#### WORK REQUEST:
Using the string "April" as the key, pull each matching line out of the records below.

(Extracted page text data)
- Opening Delimiter -

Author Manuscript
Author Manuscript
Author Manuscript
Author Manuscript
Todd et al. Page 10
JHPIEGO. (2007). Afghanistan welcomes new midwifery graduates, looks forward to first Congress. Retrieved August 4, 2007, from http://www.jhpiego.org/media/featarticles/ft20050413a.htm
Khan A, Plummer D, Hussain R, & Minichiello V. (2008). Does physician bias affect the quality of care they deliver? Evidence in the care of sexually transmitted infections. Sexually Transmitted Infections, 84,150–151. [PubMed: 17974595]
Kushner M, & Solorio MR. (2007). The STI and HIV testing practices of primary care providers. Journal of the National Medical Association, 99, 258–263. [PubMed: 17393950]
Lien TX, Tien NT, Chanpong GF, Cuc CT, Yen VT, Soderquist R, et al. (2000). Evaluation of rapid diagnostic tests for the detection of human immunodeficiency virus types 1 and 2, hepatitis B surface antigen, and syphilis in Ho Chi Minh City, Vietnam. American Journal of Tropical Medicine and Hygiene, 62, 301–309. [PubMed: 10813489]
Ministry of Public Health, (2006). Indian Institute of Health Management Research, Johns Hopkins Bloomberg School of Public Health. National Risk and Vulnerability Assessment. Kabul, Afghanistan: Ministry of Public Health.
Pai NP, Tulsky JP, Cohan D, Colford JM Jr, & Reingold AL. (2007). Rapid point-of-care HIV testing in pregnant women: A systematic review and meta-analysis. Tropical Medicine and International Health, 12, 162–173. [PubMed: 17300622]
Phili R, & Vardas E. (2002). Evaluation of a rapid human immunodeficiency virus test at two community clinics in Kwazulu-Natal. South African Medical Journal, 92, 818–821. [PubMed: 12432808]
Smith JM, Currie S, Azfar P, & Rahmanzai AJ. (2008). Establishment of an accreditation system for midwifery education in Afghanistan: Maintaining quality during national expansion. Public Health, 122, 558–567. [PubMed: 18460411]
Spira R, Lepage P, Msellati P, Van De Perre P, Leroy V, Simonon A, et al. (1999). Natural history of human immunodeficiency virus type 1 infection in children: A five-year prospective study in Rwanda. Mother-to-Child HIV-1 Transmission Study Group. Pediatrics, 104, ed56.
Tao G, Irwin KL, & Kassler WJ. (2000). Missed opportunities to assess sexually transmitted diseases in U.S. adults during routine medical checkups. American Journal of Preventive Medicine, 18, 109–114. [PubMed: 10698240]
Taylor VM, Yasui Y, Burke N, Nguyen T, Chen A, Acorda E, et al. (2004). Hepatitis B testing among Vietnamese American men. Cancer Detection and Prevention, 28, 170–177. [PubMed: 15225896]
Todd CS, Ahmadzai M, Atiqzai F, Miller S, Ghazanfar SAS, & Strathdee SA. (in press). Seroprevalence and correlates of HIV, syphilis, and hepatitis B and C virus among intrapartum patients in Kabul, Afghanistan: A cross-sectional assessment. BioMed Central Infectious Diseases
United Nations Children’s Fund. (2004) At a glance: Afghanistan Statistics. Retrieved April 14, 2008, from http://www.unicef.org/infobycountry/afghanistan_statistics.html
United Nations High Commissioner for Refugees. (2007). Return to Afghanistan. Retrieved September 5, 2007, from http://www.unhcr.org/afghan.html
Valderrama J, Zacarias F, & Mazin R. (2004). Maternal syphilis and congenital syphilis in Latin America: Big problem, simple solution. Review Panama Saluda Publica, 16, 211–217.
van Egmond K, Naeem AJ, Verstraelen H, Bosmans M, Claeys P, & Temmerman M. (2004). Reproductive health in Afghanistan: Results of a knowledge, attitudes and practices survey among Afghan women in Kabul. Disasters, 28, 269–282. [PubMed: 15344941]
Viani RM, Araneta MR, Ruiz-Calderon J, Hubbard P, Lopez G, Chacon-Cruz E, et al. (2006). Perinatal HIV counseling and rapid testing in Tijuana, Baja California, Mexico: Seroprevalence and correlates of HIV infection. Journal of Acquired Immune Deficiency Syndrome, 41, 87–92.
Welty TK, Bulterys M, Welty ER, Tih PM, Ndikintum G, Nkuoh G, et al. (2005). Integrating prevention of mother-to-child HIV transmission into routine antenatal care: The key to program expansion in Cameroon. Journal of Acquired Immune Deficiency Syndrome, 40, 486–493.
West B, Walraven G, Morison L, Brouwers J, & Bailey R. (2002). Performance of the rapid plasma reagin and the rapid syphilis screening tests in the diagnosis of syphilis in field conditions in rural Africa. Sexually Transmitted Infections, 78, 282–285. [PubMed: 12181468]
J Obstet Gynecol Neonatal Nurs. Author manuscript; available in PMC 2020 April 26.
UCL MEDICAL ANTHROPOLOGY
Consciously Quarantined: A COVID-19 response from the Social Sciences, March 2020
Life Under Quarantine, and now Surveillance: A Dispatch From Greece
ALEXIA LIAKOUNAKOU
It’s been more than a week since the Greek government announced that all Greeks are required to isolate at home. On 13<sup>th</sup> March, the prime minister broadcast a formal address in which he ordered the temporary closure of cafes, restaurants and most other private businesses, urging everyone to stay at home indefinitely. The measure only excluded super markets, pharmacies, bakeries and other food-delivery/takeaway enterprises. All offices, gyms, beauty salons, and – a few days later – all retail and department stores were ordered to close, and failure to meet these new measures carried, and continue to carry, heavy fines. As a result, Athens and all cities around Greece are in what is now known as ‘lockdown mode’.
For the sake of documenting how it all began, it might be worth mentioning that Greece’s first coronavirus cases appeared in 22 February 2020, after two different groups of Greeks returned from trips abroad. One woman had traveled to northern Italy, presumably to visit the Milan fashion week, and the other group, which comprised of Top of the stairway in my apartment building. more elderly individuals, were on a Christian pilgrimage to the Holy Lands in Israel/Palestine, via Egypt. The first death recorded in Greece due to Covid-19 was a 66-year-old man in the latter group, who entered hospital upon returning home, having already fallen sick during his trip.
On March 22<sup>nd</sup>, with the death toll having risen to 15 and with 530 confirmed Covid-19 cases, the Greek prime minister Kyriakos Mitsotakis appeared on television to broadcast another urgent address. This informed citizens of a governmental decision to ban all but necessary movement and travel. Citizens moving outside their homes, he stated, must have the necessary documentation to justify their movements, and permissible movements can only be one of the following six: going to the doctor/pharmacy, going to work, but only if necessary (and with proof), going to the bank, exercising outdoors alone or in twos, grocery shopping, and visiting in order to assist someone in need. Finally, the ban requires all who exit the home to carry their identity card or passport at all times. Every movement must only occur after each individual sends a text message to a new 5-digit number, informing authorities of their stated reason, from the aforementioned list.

- Closing Delimiter -

#### RESPONSE AREA:
United Nations Children’s Fund. (2004) At a glance: Afghanistan Statistics. Retrieved April 14, 2008, from http://www.unicef.org/infobycountry/afghanistan_statistics.html
J Obstet Gynecol Neonatal Nurs. Author manuscript; available in PMC 2020 April 26.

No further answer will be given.